_Short exercise:_
Using the Metamath page on theorem grpasscan2d below, decide whether each statement agrees with it. Answer yes or no for each and quote the words from the page that settle it.
1. The theorem was contributed on 29-Jan-2025.
2. The page describes the theorem as a commutative law for rings.
3. The last step of the proof cites syl3anc.
--- Extracted text ---
Metamath Proof Explorer

Theorem grpasscan2d

Description: An associative cancellation law for groups. (Contributed by SN, 29-Jan-2025)

Ref Expression
Hypotheses grpasscan2d.b 
|- B = ( Base ` G )
grpasscan2d.p 
|- .+ = ( +g ` G )
grpasscan2d.n 
|- N = ( invg ` G )
grpasscan2d.g 
|- ( ph -> G e. Grp )
grpasscan2d.1 
|- ( ph -> X e. B )
grpasscan2d.2 
|- ( ph -> Y e. B )
Assertion grpasscan2d 
|- ( ph -> ( ( X .+ ( N ` Y ) ) .+ Y ) = X )

Proof

Step Hyp Ref Expression
1 grpasscan2d.b 
 |-  B = ( Base ` G )
2 grpasscan2d.p 
 |-  .+ = ( +g ` G )
3 grpasscan2d.n 
 |-  N = ( invg ` G )
4 grpasscan2d.g 
 |-  ( ph -> G e. Grp )
5 grpasscan2d.1 
 |-  ( ph -> X e. B )
6 grpasscan2d.2 
 |-  ( ph -> Y e. B )
7 1 2 3 grpasscan2 
 |-  ( ( G e. Grp /\ X e. B /\ Y e. B ) -> ( ( X .+ ( N ` Y ) ) .+ Y ) = X )
8 4 5 6 7 syl3anc 
 |-  ( ph -> ( ( X .+ ( N ` Y ) ) .+ Y ) = X )
--- Excerpted records ---
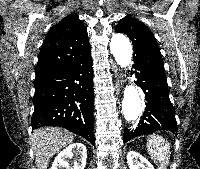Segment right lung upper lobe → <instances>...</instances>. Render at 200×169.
Returning <instances> with one entry per match:
<instances>
[{
  "mask_svg": "<svg viewBox=\"0 0 200 169\" xmlns=\"http://www.w3.org/2000/svg\"><path fill=\"white\" fill-rule=\"evenodd\" d=\"M87 30L77 14L50 28L40 50L36 78L69 68L90 54Z\"/></svg>",
  "mask_w": 200,
  "mask_h": 169,
  "instance_id": "obj_1",
  "label": "right lung upper lobe"
}]
</instances>
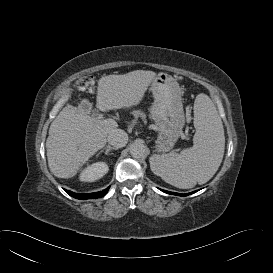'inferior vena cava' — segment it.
<instances>
[{
    "label": "inferior vena cava",
    "instance_id": "602c4592",
    "mask_svg": "<svg viewBox=\"0 0 273 273\" xmlns=\"http://www.w3.org/2000/svg\"><path fill=\"white\" fill-rule=\"evenodd\" d=\"M107 142L116 147H124L128 142V134L121 129H113L107 136Z\"/></svg>",
    "mask_w": 273,
    "mask_h": 273
}]
</instances>
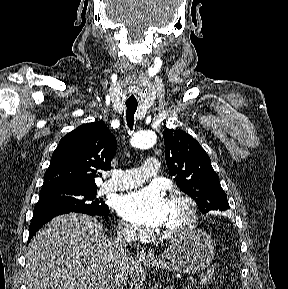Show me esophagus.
Masks as SVG:
<instances>
[{
    "mask_svg": "<svg viewBox=\"0 0 288 289\" xmlns=\"http://www.w3.org/2000/svg\"><path fill=\"white\" fill-rule=\"evenodd\" d=\"M137 257L140 261H148L152 259V254L149 253L148 251L142 249L138 251Z\"/></svg>",
    "mask_w": 288,
    "mask_h": 289,
    "instance_id": "esophagus-1",
    "label": "esophagus"
}]
</instances>
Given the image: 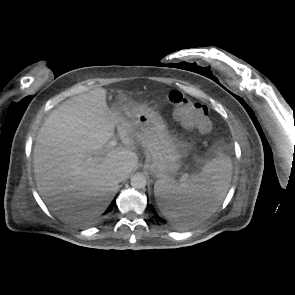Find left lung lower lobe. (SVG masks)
<instances>
[{
	"label": "left lung lower lobe",
	"instance_id": "obj_1",
	"mask_svg": "<svg viewBox=\"0 0 295 295\" xmlns=\"http://www.w3.org/2000/svg\"><path fill=\"white\" fill-rule=\"evenodd\" d=\"M192 214H195V215H198V214H201L200 211H198L196 208L191 210Z\"/></svg>",
	"mask_w": 295,
	"mask_h": 295
}]
</instances>
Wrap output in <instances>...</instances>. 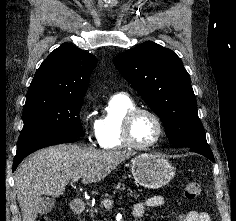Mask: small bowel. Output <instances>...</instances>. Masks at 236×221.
Here are the masks:
<instances>
[{
    "label": "small bowel",
    "mask_w": 236,
    "mask_h": 221,
    "mask_svg": "<svg viewBox=\"0 0 236 221\" xmlns=\"http://www.w3.org/2000/svg\"><path fill=\"white\" fill-rule=\"evenodd\" d=\"M167 199L163 196H154L135 204L133 214L135 217H142L149 208H158L167 203ZM177 221H211L208 213L204 211L192 210L179 214Z\"/></svg>",
    "instance_id": "obj_1"
}]
</instances>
---
_In response:_
1. Yes: "(Contributed by SN, 29-Jan-2025)"
2. No: "An associative cancellation law for groups."
3. Yes: "8 4 5 6 7 syl3anc"